CORE-ections should be made to CORE attendence

By Theodore Kortenhof

This year marks the third time students are participating in the CORE program, an orientation program for students new to Lawrence. The CORE program is two terms long, beginning fall term and ending winter term. Every week at CORE meetings, leaders initiate discussions related to the transition to Lawrence. The topics discussed are predetermined. This term, topics include campus engagement, identity, relationships and the residential campus. Along with creating discussions, the CORE program seeks to foster connections between new Lawrentians, introducing new students to the social side of college.

While CORE is a valuable opportunity for new students, I was underwhelmed by my CORE experience. This had nothing to do with my CORE leaders, and everything to do with my own level of participation. I regrettably did not throw myself into CORE. I dragged my feet and complained, putting up a futile, juvenile resistance to a program meant to help me. I was not active in CORE discussions, and did not try to involve myself in the group. Most notably, I stopped going to CORE entirely during my winter term. As such, I didn’t get much out of the program.

I bucked the CORE program because of an elevated sense of invulnerability, and a fair dose of hubris. While I was in CORE, I often felt that I didn’t need the program, that it was below me and thus couldn’t benefit me. This was shortsighted, and far from the truth. By skipping CORE, I missed out on a potential support net and a place to go with questions and concerns; a place where I could have grown through discussion prompts and self reflection. I missed this opportunity.

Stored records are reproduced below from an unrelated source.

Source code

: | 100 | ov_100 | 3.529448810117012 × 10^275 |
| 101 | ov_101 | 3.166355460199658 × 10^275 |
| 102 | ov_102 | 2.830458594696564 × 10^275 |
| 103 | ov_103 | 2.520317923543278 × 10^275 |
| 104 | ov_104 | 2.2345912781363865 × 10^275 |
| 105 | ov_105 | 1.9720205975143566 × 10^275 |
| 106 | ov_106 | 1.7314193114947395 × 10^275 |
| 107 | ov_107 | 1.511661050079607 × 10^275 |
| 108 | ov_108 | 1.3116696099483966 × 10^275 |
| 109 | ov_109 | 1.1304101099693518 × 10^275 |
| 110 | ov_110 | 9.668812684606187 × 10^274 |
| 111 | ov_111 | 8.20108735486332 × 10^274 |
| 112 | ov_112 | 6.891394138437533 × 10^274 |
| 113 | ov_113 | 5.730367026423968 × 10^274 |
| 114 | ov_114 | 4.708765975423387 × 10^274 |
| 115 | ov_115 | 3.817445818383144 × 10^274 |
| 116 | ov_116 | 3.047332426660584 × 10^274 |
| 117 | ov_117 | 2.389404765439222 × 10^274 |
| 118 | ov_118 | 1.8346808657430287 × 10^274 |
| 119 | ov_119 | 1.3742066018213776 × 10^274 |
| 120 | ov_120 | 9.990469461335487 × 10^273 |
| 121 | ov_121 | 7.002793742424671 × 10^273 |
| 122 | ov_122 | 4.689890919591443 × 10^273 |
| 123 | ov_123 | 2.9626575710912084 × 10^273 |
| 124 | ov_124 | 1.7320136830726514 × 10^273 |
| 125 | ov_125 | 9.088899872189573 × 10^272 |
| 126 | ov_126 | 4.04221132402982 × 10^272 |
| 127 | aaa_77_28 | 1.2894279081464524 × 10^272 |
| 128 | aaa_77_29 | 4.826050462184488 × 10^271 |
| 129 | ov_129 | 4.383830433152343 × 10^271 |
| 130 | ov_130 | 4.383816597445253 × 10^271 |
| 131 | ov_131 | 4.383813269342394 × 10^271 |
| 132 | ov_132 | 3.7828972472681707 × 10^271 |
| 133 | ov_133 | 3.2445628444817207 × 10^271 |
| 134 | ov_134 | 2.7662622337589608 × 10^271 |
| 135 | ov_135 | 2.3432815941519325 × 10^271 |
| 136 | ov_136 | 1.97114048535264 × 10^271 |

My experience was not unique. Last year, many people showed only a minimal level of participation in CORE. One of the major obstacles for the CORE program last year was the groups that fell apart due to low attendance. Many groups ceased to function when a critical mass of their members stopped attending. Once this happened, the remaining member’s experience was impaired. CORE groups with low attendance had trouble maintaining the level of discussion achieved by other groups due to their inadequate numbers.

Improvements can, and are, being made to try to increase CORE attendance. CORE leaders often try to bring food to incentivize attendance. However, an appeal to the stomach is not always a sufficient way to persuade students. More drastic measures should be applied.

The CORE program might have higher attendance if the syllabus were loosened. While it is important to discuss issues like identity, such discussions are not always fun, nor engaging. I enjoyed CORE meetings that rambled off topic, as I felt that they morphed from a pseudo-serious forum to a more lighthearted gathering of friends.

Discussing issues relevant to Lawrence life is an essential part of CORE and should be maintained. However, I think a less scheduled approach would be an improvement. If the schedule allowed leaders to substitute items of group interest, rather than prescribed topics, CORE would be much more engaging, and thus retain more people. Additionally, giving groups more autonomy in discussion selection would allow individual groups to tailor their discussions to their specific needs.

Allowing students to opt out after one term of CORE could also improve the program. This would allow students who were uninterested in CORE, like myself, to not take part after fall term. Only involving people enthusiastic about CORE would improve winter term attendance. While fewer people would be involved in CORE, its participants would have a higher quality experience.

CORE groups live and die by their attendance. Groups that have good attendance are successful, and their members gain much. Groups with lesser attendance sputter out, and their members gain nothing. What makes CORE successful is participation. While improvements can, and should be made to help boost attendance, the core of its success depends on CORE members. It seems obvious, but the fundamental step in improving attendance is attending. So I implore those involved in CORE to approach it with an open mind, and take part. CORE is meant to help students. If you don’t make the same mistake I did, you will get something out of the CORE program.